1 Korinthe 1:18–29. ‘God heeft het zwakke van de wereld uitverkoren om het sterke te beschamen’

‘Hoewel vele Joden en velen van de andere volken de boodschap van het evangelie als ‘dwaasheid’ (1 Korinthe 1:18) verwierpen, onderwees Paulus dat ‘het dwaze van God wijzer dan de mensen is en het zwakke van God sterker dan de mensen is’ (1 Korinthe 1:19–25). God verricht zijn werk vaak door mensen die door de wereld als ‘zwak’ of ‘dwaas’ worden beschouwd (zie LV 35:13–14; 124:1). Het ‘onaanzienlijke van de wereld’ uit 1 Korinthe 1:28 — diegenen die nederig en bescheiden zijn — is wie door God is gekozen om zijn werk te volbrengen.’ (New Testament Student Manual [lesboek kerkelijke onderwijsinstellingen, 2014], 364.)

1 Korinthe 2:6–16. De ‘dingen van God’ worden ‘geestelijk beoordeeld’

Omdat ‘de dingen van de Geest van God’ alleen ‘geestelijk beoordeeld’ kunnen worden (1 Korinthe 2:14), kunnen diegenen die werelds ingesteld zijn de geestelijke waarheden niet begrijpen. God heeft een manier voorzien waarop wij geestelijke kennis kunnen ontvangen. Ouderling Paul V. Johnson van de Zeventig heeft gezegd:

‘In de wetenschappelijke wereld wordt de wetenschappelijke methode gebruikt om waarheid en voorkennis te leren. Het is uiterst nuttig geweest in de loop der jaren en heeft enorme hoeveelheden wetenschappelijke kennis opgeleverd en blijft de sluier van onwetendheid over onze fysieke wereld terugdringen. Spirituele dingen leren, vergt echter een andere aanpak dan wetenschappelijke dingen leren. De wetenschappelijke methode en intellect zijn erg nuttig, maar zij alleen kunnen nooit geestelijke kennis teweegbrengen.

Spirituele dingen leren, vereist het intellect, maar dat is niet voldoende. We leren spirituele dingen alleen door de Geest. […]

Mensen die hun hart niet verstokken, die in geloof vragen en geloven dat ze zullen ontvangen, en die de geboden ijverig onderhouden, ontvangen antwoord op geestelijke vragen. Zelfs als we dit patroon volgen, beïnvloeden we niet wanneer we antwoord krijgen. Soms krijgen we snel antwoord en soms moeten we de vragen even opbergen en op ons geloof vertrouwen dat is ontwikkeld door de antwoorden die we al wel kennen.’ (‘A Pattern for Learning Spiritual Things’ [Seminaries and Institutes of Religion satellite broadcast, 7 augustus 2012], si.lds.org.)
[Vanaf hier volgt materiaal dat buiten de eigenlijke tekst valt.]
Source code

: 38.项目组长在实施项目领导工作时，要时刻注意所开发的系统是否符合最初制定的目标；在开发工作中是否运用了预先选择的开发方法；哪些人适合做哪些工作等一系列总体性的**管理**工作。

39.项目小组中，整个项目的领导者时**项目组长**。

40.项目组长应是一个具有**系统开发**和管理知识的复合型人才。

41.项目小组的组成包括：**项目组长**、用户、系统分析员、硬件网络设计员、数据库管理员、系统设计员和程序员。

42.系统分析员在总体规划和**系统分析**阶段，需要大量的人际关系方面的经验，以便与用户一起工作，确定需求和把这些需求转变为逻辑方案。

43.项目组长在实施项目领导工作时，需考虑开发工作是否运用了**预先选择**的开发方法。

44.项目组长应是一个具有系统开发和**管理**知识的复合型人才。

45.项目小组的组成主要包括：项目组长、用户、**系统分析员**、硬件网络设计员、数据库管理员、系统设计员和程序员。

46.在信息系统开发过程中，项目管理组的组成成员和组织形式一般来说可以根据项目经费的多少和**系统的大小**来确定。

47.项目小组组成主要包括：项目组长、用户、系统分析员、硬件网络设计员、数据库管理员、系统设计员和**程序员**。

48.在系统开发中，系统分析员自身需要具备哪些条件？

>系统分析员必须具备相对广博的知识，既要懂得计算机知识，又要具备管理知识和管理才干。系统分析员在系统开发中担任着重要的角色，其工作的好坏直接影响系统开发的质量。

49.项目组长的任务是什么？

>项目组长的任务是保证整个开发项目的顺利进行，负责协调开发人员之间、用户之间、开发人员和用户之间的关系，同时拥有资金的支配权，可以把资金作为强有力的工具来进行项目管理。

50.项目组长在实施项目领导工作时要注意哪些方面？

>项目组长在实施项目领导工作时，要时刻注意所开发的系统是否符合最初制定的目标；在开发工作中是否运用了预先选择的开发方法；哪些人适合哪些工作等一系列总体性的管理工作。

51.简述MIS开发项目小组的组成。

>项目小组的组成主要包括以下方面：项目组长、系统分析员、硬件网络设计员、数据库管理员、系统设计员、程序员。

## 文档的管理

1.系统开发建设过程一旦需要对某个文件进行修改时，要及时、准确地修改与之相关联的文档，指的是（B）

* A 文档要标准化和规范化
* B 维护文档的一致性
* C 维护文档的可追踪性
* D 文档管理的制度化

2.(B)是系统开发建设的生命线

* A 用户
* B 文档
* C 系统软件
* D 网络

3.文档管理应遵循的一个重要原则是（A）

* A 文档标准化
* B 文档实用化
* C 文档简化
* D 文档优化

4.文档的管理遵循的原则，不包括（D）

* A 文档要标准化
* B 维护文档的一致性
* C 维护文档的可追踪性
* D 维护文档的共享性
Ouderling Dallin H. Oaks van het Quorum der Twaalf Apostelen heeft gezegd:

‘De methoden die de Heer heeft gegeven voor het opdoen van religieuze kennis zijn heel anders dan de methoden van hen die alleen door studie kennis opdoen. Zo is een veel gebruikte studietechniek het dispuut of het conflictmodel, een methode waarmee ik in het verleden veel mee te maken heb gehad. Maar de Heer heeft ons in oude zowel als hedendaagse Schriftuur te kennen gegeven dat we niet over de punten van zijn leer moeten twisten. (Zie 3 Nephi 11:28–30; LV 10:63.) […] Evangeliewaarheden en een getuigenis ontvangt men van de Heilige Geest door eerbiedige persoonlijke studie en vredige overpeinzing.’ (‘Alternate Voices’, Ensign, mei 1989, 29.)